The non-processed garbage generated in the area also showed a rising trend during the period, with 13.2 tonnes of untreated waste generated in 2022, 18.48 tonnes in 2023 and 17.5 tonnes so far this year, according to the Uttarakhand government's response to the query filed under the Right to Information (RTI) Act.
Besides, the eco-sensitive area also generated 23.3 tonnes of inorganic garbage during the period.
However, all of it was processed or recycled, the public information officer of the Kedarnath Nagar Panchayat said in response to the RTI query filed by Amit Gupta.
"The RTI data is shocking both in terms of the quantity of garbage generated and the manner in which it has been left untreated.
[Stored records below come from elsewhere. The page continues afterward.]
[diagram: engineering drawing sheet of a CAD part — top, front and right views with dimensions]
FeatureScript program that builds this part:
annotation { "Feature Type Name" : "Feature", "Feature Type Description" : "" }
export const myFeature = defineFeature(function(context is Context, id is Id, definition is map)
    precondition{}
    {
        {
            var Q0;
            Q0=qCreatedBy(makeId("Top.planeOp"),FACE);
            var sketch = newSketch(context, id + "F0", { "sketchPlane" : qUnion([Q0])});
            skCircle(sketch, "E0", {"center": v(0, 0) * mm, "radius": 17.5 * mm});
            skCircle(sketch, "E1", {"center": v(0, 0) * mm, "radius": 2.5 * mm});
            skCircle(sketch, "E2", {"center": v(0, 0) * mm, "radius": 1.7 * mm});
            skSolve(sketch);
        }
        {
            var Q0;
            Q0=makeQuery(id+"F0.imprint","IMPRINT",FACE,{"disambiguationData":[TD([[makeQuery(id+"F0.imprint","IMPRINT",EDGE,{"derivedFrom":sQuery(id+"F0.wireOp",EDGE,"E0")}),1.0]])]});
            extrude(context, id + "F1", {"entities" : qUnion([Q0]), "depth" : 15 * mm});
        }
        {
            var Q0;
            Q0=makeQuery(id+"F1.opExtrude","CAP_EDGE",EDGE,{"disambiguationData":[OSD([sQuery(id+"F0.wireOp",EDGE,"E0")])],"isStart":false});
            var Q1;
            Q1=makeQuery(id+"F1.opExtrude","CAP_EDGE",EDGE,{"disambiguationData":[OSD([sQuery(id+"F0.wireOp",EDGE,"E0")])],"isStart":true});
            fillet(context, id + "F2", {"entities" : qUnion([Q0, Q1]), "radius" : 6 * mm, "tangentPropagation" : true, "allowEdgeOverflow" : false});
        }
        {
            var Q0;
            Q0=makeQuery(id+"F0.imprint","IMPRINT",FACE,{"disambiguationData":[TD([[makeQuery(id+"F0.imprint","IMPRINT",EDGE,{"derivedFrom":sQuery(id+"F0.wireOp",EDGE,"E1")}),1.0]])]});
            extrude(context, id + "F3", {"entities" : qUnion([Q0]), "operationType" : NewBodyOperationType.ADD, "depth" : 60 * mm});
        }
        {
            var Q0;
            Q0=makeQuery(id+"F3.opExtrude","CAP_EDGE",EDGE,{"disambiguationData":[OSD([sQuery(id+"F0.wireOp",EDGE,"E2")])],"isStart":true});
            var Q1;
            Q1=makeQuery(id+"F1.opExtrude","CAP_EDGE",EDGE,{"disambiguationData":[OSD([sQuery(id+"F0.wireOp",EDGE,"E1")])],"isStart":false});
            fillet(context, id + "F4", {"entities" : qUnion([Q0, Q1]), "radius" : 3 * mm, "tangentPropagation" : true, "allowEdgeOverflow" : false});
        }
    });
It proves once again that there is no proper garbage management system in Kedarnath, which is an eco-sensitive area," Gupta said.
"The temple is situated at a height of 12,000 feet, where there are also glaciers. The eco-sensitivity of the area is beyond doubt. The lack of a proper garbage management system in Kedarnath even figured in Prime Minister Narendra Modi's Mann Ki Baat programme last year. Still nothing is being done by the authorities on the ground to transport the plastic waste to the plains and process it," he said.
The two landfill sites near the temple are reaching their saturation point. If things continue in this manner, another tragedy like the 2013 disaster is unavoidable, the activist said.
What makes the situation even more worrying is that the response to the RTI query claims that no complaint was registered or action taken during the period against garbage disposal in an irresponsible manner.
"I have myself been writing to the authorities for the last two years on the garbage issue in Kedarnath. At least half-a-dozen complaints have been filed by me only," Gupta said.
"The NGT and the NMCG have also taken note of my complaints. Sharing my concern, they directed the authorities to do something to rid the holy place located in the ecologically-fragile Himalayas of untreated waste by setting up enough sewage treatment plants in Kedarnath," he added.
The National Mission for Clean Ganga (NMCG) has also written to the Rudraprayag district administration, asking it to take necessary steps to stop the rising pollution levels of the Mandakini river, which flows near the Himalayan temple.
The NMCG issued the directions to the district administration on a complaint filed by Gupta on the basis of an RTI query, which revealed that the absence of sewage treatment plants in Kedarnath is leading to rising pollution levels in the Mandakini, a tributary of the Ganga, with untreated waste being released directly into it.